The West Bengal Government’s counsel Senior Advocate Abhishek Manu Singhvi contended that the NIA Act cannot be invoked in ordinary cases unless the violence affects the security or sovereignty of the state. Furthermore, he claimed that the Calcutta High Court passed the order assuming that explosives were used during the violent incidents, therefore, warranting the invocation of the NIA Act.
He said, “NIA has a clear bar. There cannot be NIA just because you say there might have been a Bomb…all this is done in a PIL, by an active member of the BJP,” alleging that BJP leader Suvendu Adhikari’s PIL is politically motivated.
The Solicitor General of India Tushar Mehta informed the Supreme Court about Mamata Government’s reluctance in transferring documents, as per the Calcutta High Court’s directions. He said, “We, after registration of FIR, we wrote to them that give us papers of investigation. They write a letter to us saying we’re before SC. So please clarify my lords…”
The Chief Justice of India (CJI) DY Chandrachud said, “We’re simply going to take this after vacation. We’re not staying the order of the HC.”
Calcutta High Court’s observations
On April 27, the Calcutta High Court transferred the probe, and directed the West Bengal Police to hand over all documents including FIRs, case papers, seized materials, footages, etc concerning the violence which occurred during Ram Navami celebrations in the state to the National Investigation Agency (NIA).
The Calcutta High Court said, “We are convinced that no useful purpose would be served by directing the State Police to register cases against those, who used acid bottles and petrol bombs etc under the Explosive Substances Act as the matter has travelled beyond that stage and it is fit case to transfer the investigation to the NIA.”
The Calcutta High Court said, “…it is evidently clear that despite the offences being committed under the Act mentioned in the schedule to the NIA Act, no case has been registered under the provisions of such Act. It raises a series doubt in our minds as to whether this was a deliberate attempt by the investigating police fighting shy of resorting to the procedure required to be complied with under Section 6(1) of the NIA Act.”
The Calcutta High Court said that the state police has underplayed the true state of affairs as the police has been directed to transfer the probe to the NIA in more than 8 cases. The Calcutta High Court said, “the state police having been directed by this Court in more than 8 orders to transfer the matter to the NIA, in the present incidents they have under played the true state of affairs which in our view should not be permitted.”
Furthermore, the Calcutta High Court said that it prima-facie found that there was a deliberate attempt of the police to not register offences under Explosive Substances Act. The Calcutta High Court said, “we prima facie find that there has been a deliberate attempt on the part of the concerned police not to register any offence under the provisions of the Explosives Substances Act. There is also mention about the acid bottles and if be so, necessarily offence under the scheduled Act having been committed, the procedure under Section 6(1) of the NIA Act should have been resorted to.”

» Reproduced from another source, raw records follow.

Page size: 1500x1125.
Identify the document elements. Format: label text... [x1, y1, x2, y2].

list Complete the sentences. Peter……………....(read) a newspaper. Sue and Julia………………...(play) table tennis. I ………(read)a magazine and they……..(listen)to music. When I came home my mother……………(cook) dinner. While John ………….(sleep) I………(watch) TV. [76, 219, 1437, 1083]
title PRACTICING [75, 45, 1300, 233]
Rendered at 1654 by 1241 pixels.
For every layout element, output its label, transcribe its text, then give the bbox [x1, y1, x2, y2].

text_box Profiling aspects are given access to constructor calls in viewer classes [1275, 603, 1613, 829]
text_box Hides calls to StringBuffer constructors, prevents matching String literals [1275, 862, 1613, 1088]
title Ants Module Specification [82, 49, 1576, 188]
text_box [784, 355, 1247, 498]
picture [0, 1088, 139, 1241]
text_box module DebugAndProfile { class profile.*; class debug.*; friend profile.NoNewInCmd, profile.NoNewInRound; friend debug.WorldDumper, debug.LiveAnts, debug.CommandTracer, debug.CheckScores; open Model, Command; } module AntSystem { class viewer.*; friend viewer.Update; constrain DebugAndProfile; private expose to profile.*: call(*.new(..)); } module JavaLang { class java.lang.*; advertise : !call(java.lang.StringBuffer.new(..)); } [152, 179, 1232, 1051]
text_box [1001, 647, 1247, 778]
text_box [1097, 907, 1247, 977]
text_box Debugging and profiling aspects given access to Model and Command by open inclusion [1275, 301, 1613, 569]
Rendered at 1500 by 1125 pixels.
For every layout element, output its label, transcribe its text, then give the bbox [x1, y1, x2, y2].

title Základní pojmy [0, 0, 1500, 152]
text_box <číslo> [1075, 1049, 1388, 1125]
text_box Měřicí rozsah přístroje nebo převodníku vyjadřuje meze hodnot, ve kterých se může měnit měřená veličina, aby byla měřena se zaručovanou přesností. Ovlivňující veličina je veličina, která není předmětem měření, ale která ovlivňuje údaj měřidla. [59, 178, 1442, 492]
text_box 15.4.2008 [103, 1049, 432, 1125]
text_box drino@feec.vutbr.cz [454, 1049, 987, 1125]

The Calcutta High Court concluded, “In the result, the writ petitions are disposed of by directing the concerned police to ensure that all the FIRs, documents, materials seized, CCTV footage etc. be immediately handed over to the appropriate authority of the National Investigation Agency who on receipt of all the entire materials shall commence investigation and proceed in accordance with law.” Furthermore, the Calcutta High Court stated that the police shall handover the materials to the NIA within a period of two weeks from the order’s date.